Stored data
◇ ◇ ◇

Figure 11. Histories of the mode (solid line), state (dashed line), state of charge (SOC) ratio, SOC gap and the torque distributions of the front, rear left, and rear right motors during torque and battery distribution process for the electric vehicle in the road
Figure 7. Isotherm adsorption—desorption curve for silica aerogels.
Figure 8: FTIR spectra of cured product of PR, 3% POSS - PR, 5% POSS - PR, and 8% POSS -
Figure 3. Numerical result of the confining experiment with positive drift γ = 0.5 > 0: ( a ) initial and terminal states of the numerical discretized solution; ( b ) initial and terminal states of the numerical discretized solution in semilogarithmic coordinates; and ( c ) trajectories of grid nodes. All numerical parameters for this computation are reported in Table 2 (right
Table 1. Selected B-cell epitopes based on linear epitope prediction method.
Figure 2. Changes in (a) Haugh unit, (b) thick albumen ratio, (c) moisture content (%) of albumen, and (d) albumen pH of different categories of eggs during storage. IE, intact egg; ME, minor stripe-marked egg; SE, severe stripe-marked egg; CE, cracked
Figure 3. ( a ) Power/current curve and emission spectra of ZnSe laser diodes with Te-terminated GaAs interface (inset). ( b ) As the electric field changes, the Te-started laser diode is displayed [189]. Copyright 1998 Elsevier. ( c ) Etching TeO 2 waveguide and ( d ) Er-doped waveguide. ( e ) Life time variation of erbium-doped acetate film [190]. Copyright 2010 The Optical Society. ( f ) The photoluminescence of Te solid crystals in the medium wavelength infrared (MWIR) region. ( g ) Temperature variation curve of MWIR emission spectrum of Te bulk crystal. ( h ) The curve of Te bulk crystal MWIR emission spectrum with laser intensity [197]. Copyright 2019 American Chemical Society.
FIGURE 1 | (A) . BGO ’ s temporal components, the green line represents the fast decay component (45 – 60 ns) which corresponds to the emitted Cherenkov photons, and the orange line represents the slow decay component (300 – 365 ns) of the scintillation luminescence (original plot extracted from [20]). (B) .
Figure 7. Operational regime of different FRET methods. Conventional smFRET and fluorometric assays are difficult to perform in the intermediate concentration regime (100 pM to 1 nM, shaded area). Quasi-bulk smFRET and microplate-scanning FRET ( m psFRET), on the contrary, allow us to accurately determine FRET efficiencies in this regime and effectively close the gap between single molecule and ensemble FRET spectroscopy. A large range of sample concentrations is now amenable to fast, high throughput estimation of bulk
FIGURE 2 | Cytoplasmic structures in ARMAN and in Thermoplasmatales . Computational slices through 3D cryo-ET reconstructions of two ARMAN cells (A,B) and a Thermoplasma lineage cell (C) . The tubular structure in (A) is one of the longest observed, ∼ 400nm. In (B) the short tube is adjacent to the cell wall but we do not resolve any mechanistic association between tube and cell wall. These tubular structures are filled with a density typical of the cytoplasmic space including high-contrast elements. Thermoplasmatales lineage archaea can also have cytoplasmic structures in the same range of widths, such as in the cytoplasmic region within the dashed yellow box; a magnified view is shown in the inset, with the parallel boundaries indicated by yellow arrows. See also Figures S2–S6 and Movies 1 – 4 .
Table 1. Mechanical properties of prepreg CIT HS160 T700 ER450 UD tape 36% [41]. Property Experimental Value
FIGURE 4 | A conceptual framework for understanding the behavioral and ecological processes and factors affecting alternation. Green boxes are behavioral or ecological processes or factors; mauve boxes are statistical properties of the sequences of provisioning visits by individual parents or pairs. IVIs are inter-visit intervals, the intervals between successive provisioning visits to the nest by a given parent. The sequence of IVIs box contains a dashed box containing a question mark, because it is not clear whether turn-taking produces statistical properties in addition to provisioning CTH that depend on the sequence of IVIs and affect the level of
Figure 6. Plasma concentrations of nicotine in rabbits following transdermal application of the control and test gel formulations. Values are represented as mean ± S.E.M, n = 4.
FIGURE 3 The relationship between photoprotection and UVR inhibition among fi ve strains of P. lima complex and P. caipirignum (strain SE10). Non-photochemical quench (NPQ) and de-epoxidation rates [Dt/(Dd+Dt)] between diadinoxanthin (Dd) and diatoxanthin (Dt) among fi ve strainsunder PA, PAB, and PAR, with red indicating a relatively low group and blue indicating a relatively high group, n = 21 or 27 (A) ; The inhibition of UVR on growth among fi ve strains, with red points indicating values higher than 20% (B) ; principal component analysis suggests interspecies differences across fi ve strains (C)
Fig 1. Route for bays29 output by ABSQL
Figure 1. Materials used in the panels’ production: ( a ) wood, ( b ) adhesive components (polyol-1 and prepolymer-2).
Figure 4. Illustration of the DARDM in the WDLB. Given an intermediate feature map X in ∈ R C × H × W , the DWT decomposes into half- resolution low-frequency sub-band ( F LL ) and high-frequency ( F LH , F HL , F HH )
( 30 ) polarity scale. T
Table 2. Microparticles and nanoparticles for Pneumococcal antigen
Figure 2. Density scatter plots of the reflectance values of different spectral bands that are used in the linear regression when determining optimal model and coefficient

◇ ◇ ◇

Write all of the records out exactly, including every line.

Figure 11. Histories of the mode (solid line), state (dashed line), state of charge (SOC) ratio, SOC gap and the torque distributions of the front, rear left, and rear right motors during torque and battery distribution process for the electric vehicle in the road
Figure 7. Isotherm adsorption—desorption curve for silica aerogels.
Figure 8: FTIR spectra of cured product of PR, 3% POSS - PR, 5% POSS - PR, and 8% POSS -
Figure 3. Numerical result of the confining experiment with positive drift γ = 0.5 > 0: ( a ) initial and terminal states of the numerical discretized solution; ( b ) initial and terminal states of the numerical discretized solution in semilogarithmic coordinates; and ( c ) trajectories of grid nodes. All numerical parameters for this computation are reported in Table 2 (right
Table 1. Selected B-cell epitopes based on linear epitope prediction method.
Figure 2. Changes in (a) Haugh unit, (b) thick albumen ratio, (c) moisture content (%) of albumen, and (d) albumen pH of different categories of eggs during storage. IE, intact egg; ME, minor stripe-marked egg; SE, severe stripe-marked egg; CE, cracked
Figure 3. ( a ) Power/current curve and emission spectra of ZnSe laser diodes with Te-terminated GaAs interface (inset). ( b ) As the electric field changes, the Te-started laser diode is displayed [189]. Copyright 1998 Elsevier. ( c ) Etching TeO 2 waveguide and ( d ) Er-doped waveguide. ( e ) Life time variation of erbium-doped acetate film [190]. Copyright 2010 The Optical Society. ( f ) The photoluminescence of Te solid crystals in the medium wavelength infrared (MWIR) region. ( g ) Temperature variation curve of MWIR emission spectrum of Te bulk crystal. ( h ) The curve of Te bulk crystal MWIR emission spectrum with laser intensity [197]. Copyright 2019 American Chemical Society.
FIGURE 1 | (A) . BGO ’ s temporal components, the green line represents the fast decay component (45 – 60 ns) which corresponds to the emitted Cherenkov photons, and the orange line represents the slow decay component (300 – 365 ns) of the scintillation luminescence (original plot extracted from [20]). (B) .
Figure 7. Operational regime of different FRET methods. Conventional smFRET and fluorometric assays are difficult to perform in the intermediate concentration regime (100 pM to 1 nM, shaded area). Quasi-bulk smFRET and microplate-scanning FRET ( m psFRET), on the contrary, allow us to accurately determine FRET efficiencies in this regime and effectively close the gap between single molecule and ensemble FRET spectroscopy. A large range of sample concentrations is now amenable to fast, high throughput estimation of bulk
FIGURE 2 | Cytoplasmic structures in ARMAN and in Thermoplasmatales . Computational slices through 3D cryo-ET reconstructions of two ARMAN cells (A,B) and a Thermoplasma lineage cell (C) . The tubular structure in (A) is one of the longest observed, ∼ 400nm. In (B) the short tube is adjacent to the cell wall but we do not resolve any mechanistic association between tube and cell wall. These tubular structures are filled with a density typical of the cytoplasmic space including high-contrast elements. Thermoplasmatales lineage archaea can also have cytoplasmic structures in the same range of widths, such as in the cytoplasmic region within the dashed yellow box; a magnified view is shown in the inset, with the parallel boundaries indicated by yellow arrows. See also Figures S2–S6 and Movies 1 – 4 .
Table 1. Mechanical properties of prepreg CIT HS160 T700 ER450 UD tape 36% [41]. Property Experimental Value
FIGURE 4 | A conceptual framework for understanding the behavioral and ecological processes and factors affecting alternation. Green boxes are behavioral or ecological processes or factors; mauve boxes are statistical properties of the sequences of provisioning visits by individual parents or pairs. IVIs are inter-visit intervals, the intervals between successive provisioning visits to the nest by a given parent. The sequence of IVIs box contains a dashed box containing a question mark, because it is not clear whether turn-taking produces statistical properties in addition to provisioning CTH that depend on the sequence of IVIs and affect the level of
Figure 6. Plasma concentrations of nicotine in rabbits following transdermal application of the control and test gel formulations. Values are represented as mean ± S.E.M, n = 4.
FIGURE 3 The relationship between photoprotection and UVR inhibition among fi ve strains of P. lima complex and P. caipirignum (strain SE10). Non-photochemical quench (NPQ) and de-epoxidation rates [Dt/(Dd+Dt)] between diadinoxanthin (Dd) and diatoxanthin (Dt) among fi ve strainsunder PA, PAB, and PAR, with red indicating a relatively low group and blue indicating a relatively high group, n = 21 or 27 (A) ; The inhibition of UVR on growth among fi ve strains, with red points indicating values higher than 20% (B) ; principal component analysis suggests interspecies differences across fi ve strains (C)
Fig 1. Route for bays29 output by ABSQL
Figure 1. Materials used in the panels’ production: ( a ) wood, ( b ) adhesive components (polyol-1 and prepolymer-2).
Figure 4. Illustration of the DARDM in the WDLB. Given an intermediate feature map X in ∈ R C × H × W , the DWT decomposes into half- resolution low-frequency sub-band ( F LL ) and high-frequency ( F LH , F HL , F HH )
( 30 ) polarity scale. T
Table 2. Microparticles and nanoparticles for Pneumococcal antigen
Figure 2. Density scatter plots of the reflectance values of different spectral bands that are used in the linear regression when determining optimal model and coefficient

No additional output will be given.